▶ **Extract**
>>>
Once again, I would take this opportunity to convey the gratitude of the Government of Burundi to Ms. Carolyn McAskie, Special Representative of the Secretary-General for Burundi, for her commitment to ensuring the success of ONUB’s mission.
Almost exactly three months ago, following 10 years of political crisis, Burundi welcomed a democratically elected President. That was the last phase of a lengthy process that led, through negotiations, transitions and, finally, elections, to the establishment of elected political institutions at all levels — institutions whose major challenge is now to ensure the country’s reconstruction, with a view to achieving sustainable development.
Developments in Burundi over the past two years have often been cited as exemplary. This outcome is the result of joint efforts by the international community, the African Union, the Regional Initiative and, above all, the people of Burundi themselves, who have demonstrated great political maturity in choosing peace and democracy.
Strengthened by its achievements, Burundi, through its Government, is working to address the challenges of reconstruction and development, which is the only way of ensuring sustainable peace.
Allow me to describe various aspects of the current situation in Burundi.
With respect to security, there is peace throughout most of the territory, apart from a few pockets in the areas of rural Bujumbura, Cibitoke and Bubanza, where the crime rate remains high. Sometimes banditry is the problem, and sometimes atrocities are perpetrated, such as the mutilations and decapitations carried out by members of the Front National de Libération (FNL). As Council members are aware, the FNL has refused to engage in talks to join all of the other people of Burundi on the path to reconstruction and development.
All of the security forces — the national police and the National Defence Force — are working hard to put an end to such actions, which could destabilize our hard-won peace. Fortunately, there are visible and encouraging results. In November, 707 members of the FNL-Palipehutu left the movement and surrendered to the authorities. Many of them have rejoined their families.
Throughout the national territory, the security situation is now under control. However, there is still some concern as to the presence of numerous armed groups, including the FNL-Palipehutu, in the eastern part of the Democratic Republic of the Congo. We would draw the Council’s attention to this situation, which directly threatens our efforts to consolidate peace in Burundi. In that respect, we would recall the relevance of the letter dated 21 October 2005 addressed to the Security Council from the Tripartite Plus Commission calling for an extension of the mandate of the United Nations Organization Mission in the Democratic Republic of the Congo (MONUC).
<<<
▶ **Recorded information**
>>>
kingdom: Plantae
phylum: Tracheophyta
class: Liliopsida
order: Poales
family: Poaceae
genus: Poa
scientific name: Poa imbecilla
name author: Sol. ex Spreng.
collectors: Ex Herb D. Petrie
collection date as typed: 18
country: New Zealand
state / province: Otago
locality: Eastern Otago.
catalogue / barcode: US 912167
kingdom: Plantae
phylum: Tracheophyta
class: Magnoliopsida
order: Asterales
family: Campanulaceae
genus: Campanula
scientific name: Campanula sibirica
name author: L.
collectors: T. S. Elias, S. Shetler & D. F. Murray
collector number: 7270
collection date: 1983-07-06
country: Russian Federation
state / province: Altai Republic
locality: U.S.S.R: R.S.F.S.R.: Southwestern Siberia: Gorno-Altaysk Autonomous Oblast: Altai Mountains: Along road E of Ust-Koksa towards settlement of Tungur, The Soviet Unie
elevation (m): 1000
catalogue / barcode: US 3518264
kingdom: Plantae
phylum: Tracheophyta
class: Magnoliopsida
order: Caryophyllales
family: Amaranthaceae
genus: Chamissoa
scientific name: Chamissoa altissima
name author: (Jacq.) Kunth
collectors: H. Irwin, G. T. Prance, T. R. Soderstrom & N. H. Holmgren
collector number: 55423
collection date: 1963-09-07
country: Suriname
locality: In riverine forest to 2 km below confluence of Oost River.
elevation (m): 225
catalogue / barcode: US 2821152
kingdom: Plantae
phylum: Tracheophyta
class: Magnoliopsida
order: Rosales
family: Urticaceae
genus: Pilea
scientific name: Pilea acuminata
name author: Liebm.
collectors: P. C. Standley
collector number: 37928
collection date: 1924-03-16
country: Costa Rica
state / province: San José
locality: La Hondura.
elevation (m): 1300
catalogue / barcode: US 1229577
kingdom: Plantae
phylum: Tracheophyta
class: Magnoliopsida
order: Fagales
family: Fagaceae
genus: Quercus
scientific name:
<<<
▶ **Problems**
1: In the statement on Burundi, how many members of the FNL-Palipehutu left the movement and surrendered to the authorities in November?
2: Reproduce verbatim the part of the statement on Burundi from "Throughout the national" to "the Congo (MONUC).".

▶ **Answers given**
1: 707 members.

2:
Throughout the national territory, the security situation is now under control. However, there is still some concern as to the presence of numerous armed groups, including the FNL-Palipehutu, in the eastern part of the Democratic Republic of the Congo. We would draw the Council’s attention to this situation, which directly threatens our efforts to consolidate peace in Burundi. In that respect, we would recall the relevance of the letter dated 21 October 2005 addressed to the Security Council from the Tripartite Plus Commission calling for an extension of the mandate of the United Nations Organization Mission in the Democratic Republic of the Congo (MONUC).